Friday, April 19, 2024

whitespace

The Exhibition Nest homepage flows images of the art from user profiles, creating a gallery of work to explore and experience.

The Exhibition Nest homepage flows images of the art from user profiles, creating a gallery of work to explore and experience.

If you want to find an art exhibit to attend in cities including Boston, New York and Amsterdam, ExhibitionNest.com will help. If you just want to check out great contemporary works from artists in Boston and worldwide, the site is great for that too.

But that’s not really the point of Exhibition Nest, founder and curator Rob House said. It’s just Phase 1.

“I’ve always felt a bit isolated as an artist,” said House, whose own work tends toward painted portraiture in a dizzying array of styles, not so coincidentally shown off to great effect by his website’s gallery algorithm; he’s a Web designer as well as an artist (and a Jack the Ripper expert to boot), and he’s coding the site with co-founder Misha Koryak. “I was looking around at other sites that were out there and it just occurred to me there was no place where I could go and meet other artists online, especially ones that are local, and find out what’s happening in terms of exhibits.”

Exhibition Nest founder Rob House, in the image he chose for his own profile on the site.

Exhibition Nest founder Rob House, in the image he chose for his own profile on the site.

“The site is so small, but in the future I could envision it bringing culture to even smaller places than Boston and giving people a sense of community where they feel isolated,” House said. “The real goal is to empower artists by giving them resources and a sense there really is a community they can turn to, ask questions and collaborate.”

But between what House envisions and the current site – which he considers basic, “clunky” and still in beta and bug-fixing mode after launching in September – comes a few significant steps. First, he wants to give users the ability to “follow” artists who create profiles there in addition to being able to message them, a function the site already has. That could happen with a week. Then comes a way to have galleries themselves sign up and post their own exhibit content, a responsibility that now falls to House. (Although House is a Cambridge resident, New York’s exhibition content far outweighs Boston’s simply because there’s more going on in New York.) That could happen within two months.

Then comes the recruitment of contributors and introduction of arts content in blogs, interviews, artist profiles, online classes and how-tos, so artists can pass on tips to make their everyday needs easier – how to make gesso, for instance – or to pass on techniques that might otherwise fade away, such as the archaic but expressive wet-plate collodion photography now being practiced by Sally Mann and a handful of others. Ideally the content will be of interest to art lovers and artists equally.
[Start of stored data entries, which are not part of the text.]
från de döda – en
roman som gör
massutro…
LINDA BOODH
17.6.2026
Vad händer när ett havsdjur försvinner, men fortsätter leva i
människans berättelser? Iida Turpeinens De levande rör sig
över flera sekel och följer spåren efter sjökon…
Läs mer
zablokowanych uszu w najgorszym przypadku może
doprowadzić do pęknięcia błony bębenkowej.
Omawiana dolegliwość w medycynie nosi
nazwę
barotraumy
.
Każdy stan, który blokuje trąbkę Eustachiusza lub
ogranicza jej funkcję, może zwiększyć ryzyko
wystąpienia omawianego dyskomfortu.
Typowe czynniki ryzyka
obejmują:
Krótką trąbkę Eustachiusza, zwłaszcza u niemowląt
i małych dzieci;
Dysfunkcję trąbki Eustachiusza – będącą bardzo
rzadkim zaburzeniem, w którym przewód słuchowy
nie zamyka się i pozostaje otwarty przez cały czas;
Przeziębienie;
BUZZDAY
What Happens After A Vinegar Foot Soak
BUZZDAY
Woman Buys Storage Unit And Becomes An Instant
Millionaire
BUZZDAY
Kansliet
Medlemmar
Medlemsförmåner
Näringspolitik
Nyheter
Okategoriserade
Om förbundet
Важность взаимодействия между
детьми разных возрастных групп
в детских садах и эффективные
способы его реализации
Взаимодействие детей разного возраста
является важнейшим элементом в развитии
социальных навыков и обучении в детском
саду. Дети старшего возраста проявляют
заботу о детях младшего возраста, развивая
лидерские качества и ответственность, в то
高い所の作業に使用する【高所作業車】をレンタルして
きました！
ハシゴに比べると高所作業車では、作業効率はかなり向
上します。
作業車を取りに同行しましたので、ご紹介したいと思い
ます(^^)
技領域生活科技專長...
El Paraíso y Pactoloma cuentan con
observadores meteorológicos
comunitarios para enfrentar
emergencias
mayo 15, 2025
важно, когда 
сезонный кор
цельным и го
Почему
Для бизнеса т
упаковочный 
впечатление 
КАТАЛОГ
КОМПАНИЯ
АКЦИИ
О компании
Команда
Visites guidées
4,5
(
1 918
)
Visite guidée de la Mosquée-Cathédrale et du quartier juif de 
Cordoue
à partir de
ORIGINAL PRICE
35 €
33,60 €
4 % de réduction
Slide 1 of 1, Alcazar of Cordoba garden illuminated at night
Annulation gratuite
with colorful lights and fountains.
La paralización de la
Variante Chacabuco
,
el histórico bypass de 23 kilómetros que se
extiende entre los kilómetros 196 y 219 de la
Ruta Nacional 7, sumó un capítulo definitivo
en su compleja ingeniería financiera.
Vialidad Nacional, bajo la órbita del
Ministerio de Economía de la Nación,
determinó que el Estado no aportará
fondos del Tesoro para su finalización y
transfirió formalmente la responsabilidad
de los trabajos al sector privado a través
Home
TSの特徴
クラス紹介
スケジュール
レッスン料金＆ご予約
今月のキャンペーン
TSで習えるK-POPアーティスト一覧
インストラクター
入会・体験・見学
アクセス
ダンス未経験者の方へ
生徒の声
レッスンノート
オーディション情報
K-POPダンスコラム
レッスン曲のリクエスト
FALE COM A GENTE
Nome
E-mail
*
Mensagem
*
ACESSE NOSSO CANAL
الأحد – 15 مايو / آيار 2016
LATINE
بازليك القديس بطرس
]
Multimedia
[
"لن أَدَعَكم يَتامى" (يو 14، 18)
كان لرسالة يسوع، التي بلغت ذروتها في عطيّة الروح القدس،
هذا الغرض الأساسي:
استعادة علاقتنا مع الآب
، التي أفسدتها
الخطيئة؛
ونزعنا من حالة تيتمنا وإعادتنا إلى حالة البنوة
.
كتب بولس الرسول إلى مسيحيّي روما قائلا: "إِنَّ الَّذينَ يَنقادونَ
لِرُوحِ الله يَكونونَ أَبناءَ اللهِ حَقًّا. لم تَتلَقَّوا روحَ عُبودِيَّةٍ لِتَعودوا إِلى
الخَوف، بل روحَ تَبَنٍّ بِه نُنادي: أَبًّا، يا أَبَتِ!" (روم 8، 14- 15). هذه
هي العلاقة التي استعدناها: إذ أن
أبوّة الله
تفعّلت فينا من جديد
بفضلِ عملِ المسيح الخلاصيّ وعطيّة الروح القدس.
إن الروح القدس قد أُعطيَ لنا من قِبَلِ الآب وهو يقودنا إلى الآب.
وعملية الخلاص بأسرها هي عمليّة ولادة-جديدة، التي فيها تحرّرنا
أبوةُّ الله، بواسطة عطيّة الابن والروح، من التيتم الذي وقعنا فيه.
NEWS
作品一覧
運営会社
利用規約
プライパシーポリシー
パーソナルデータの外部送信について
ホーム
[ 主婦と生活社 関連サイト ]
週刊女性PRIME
Next up, probably next year: an innovation in e-commerce, although House worries that the modern focus on arts as a commodity benefits only a few. “We want to allow artists to sell art through the site, but I’m trying to come with some alternative ways to have artists make money off their art apart from just selling it,” House said. “There are a few things in the gestation stage there.”

Finally, House would like to see Exhibition Nest move offline in the form of talks and, more likely as the balance of its artists tilts further toward the professional, actual exhibitions. “What I really think a city like Boston needs is to support the arts a little bit more. Maybe the Exhibition Nest of the future can fill that type of role … I would love to someday have an actual, physical space for showing art, maybe just an event for people who’ve joined the site to have a show,” he said. “The MFA should be doing more to support local artists, and they really don’t do anything. Can you imagine if the Museum of Fine Art had a show that was like ‘100 Up-and-Coming Interesting Artists?’”

While institutions such as the MFA, deCordova Sculpture Park and Museum in Lincoln and Peabody Essex Museum in Salem may be afflicted with a staid, Boston Brahmin approach to the arts – largely content to mount variations on Sargent, Degas and the like – House sees potential in the Massachusetts Museum of Contemporary Art in North Adams and Boston’s own waterfront Institute of Contemporary Art. He’s even more excited by the proliferation of open studio events in the area.

“You go to those and you start seeing there is all this art going on, but it’s under the radar,” he said.

Having more creative-minded engineers come forward to help build and debug the website – which House hopes can happen because both he and Koryak work full-time and must do Exhibition Nest as a side project – would accelerate Exhibition Nest’s potential as a complement to those open studios. He enjoys curating the art and finding artists doing interesting things, but he also wants to get the site to where its content goes viral regularly and becomes self-sustaining.

That may be sooner than he thinks, even before some of the steps he thinks the site can take.